Bernhard Schölkopf (MPI for Intelligent Systems, Tübingen)

Bernhard Scholkopf received degrees in mathematics (London) and physics (Tubingen), and a doctorate in computer science from the Technical University Berlin. He has researched at AT&T Bell Labs, at GMD FIRST, Berlin, at the Australian National University, Canberra, and at Microsoft Research Cambridge (UK). In 2001, he was appointed scientific member of the Max Planck Society and director at the MPI for Biological Cybernetics; in 2010 he founded the Max Planck Institute for Intelligent Systems. For further information, see www.kyb.tuebingen.mpg.de/~bs.

Li Erran Li (AWS AI, Amazon)

Li Erran Li is the head of machine learning at Scale and an adjunct professor at Columbia University. Previously, he was chief scientist at Pony.ai.

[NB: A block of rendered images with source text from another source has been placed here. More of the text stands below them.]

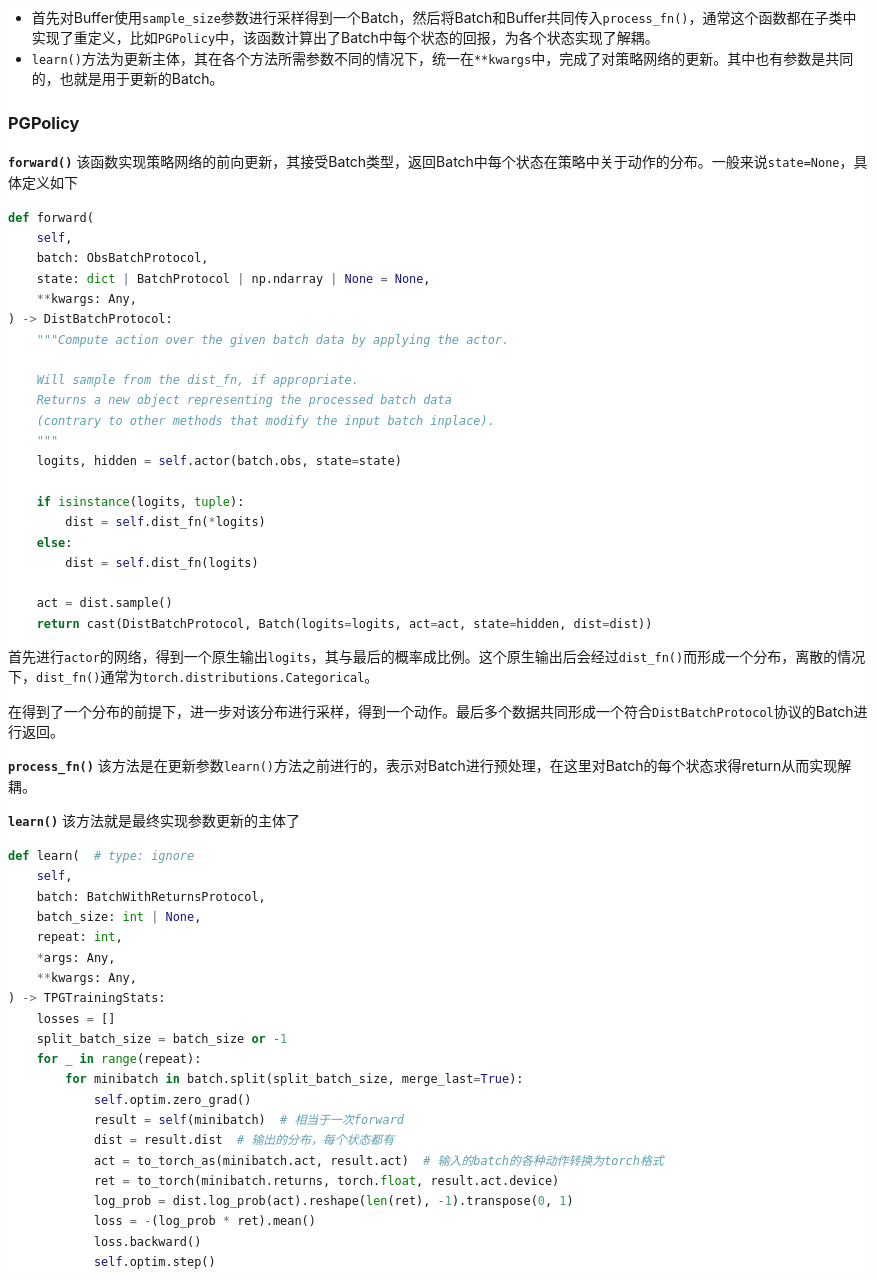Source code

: - 首先对Buffer使用`sample_size`参数进行采样得到一个Batch，然后将Batch和Buffer共同传入`process_fn()`，通常这个函数都在子类中实现了重定义，比如`PGPolicy`中，该函数计算出了Batch中每个状态的回报，为各个状态实现了解耦。
- `learn()`方法为更新主体，其在各个方法所需参数不同的情况下，统一在`**kwargs`中，完成了对策略网络的更新。其中也有参数是共同的，也就是用于更新的Batch。

### PGPolicy

**`forward()`**
该函数实现策略网络的前向更新，其接受Batch类型，返回Batch中每个状态在策略中关于动作的分布。一般来说`state=None`，具体定义如下

```python
def forward(
    self,
    batch: ObsBatchProtocol,
    state: dict | BatchProtocol | np.ndarray | None = None,
    **kwargs: Any,
) -> DistBatchProtocol:
    """Compute action over the given batch data by applying the actor.

    Will sample from the dist_fn, if appropriate.
    Returns a new object representing the processed batch data
    (contrary to other methods that modify the input batch inplace).
    """
    logits, hidden = self.actor(batch.obs, state=state)

    if isinstance(logits, tuple):
        dist = self.dist_fn(*logits)
    else:
        dist = self.dist_fn(logits)

    act = dist.sample()
    return cast(DistBatchProtocol, Batch(logits=logits, act=act, state=hidden, dist=dist))

```

首先进行`actor`的网络，得到一个原生输出`logits`，其与最后的概率成比例。这个原生输出后会经过`dist_fn()`而形成一个分布，离散的情况下，`dist_fn()`通常为`torch.distributions.Categorical`。

在得到了一个分布的前提下，进一步对该分布进行采样，得到一个动作。最后多个数据共同形成一个符合`DistBatchProtocol`协议的Batch进行返回。

**`process_fn()`**
该方法是在更新参数`learn()`方法之前进行的，表示对Batch进行预处理，在这里对Batch的每个状态求得return从而实现解耦。

**`learn()`**
该方法就是最终实现参数更新的主体了

```python
def learn(  # type: ignore
    self,
    batch: BatchWithReturnsProtocol,
    batch_size: int | None,
    repeat: int,
    *args: Any,
    **kwargs: Any,
) -> TPGTrainingStats:
    losses = []
    split_batch_size = batch_size or -1
    for _ in range(repeat):
        for minibatch in batch.split(split_batch_size, merge_last=True):
            self.optim.zero_grad()
            result = self(minibatch)  # 相当于一次forward
            dist = result.dist  # 输出的分布，每个状态都有
            act = to_torch_as(minibatch.act, result.act)  # 输入的batch的各种动作转换为torch格式
            ret = to_torch(minibatch.returns, torch.float, result.act.device)
            log_prob = dist.log_prob(act).reshape(len(ret), -1).transpose(0, 1)
            loss = -(log_prob * ret).mean()
            loss.backward()
            self.optim.step()
```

Before that, he was with the perception team at Uber ATG and machine learning platform team at Uber where he worked on deep learning for autonomous driving, led the machine learning platform team technically, and drove strategy for company-wide artificial intelligence initiatives. He started his career at Bell Labs. Li’s current research interests are machine learning, computer vision, learning-based robotics, and their application to autonomous driving. He has a PhD from the computer science department at Cornell University. He’s an ACM Fellow and IEEE Fellow.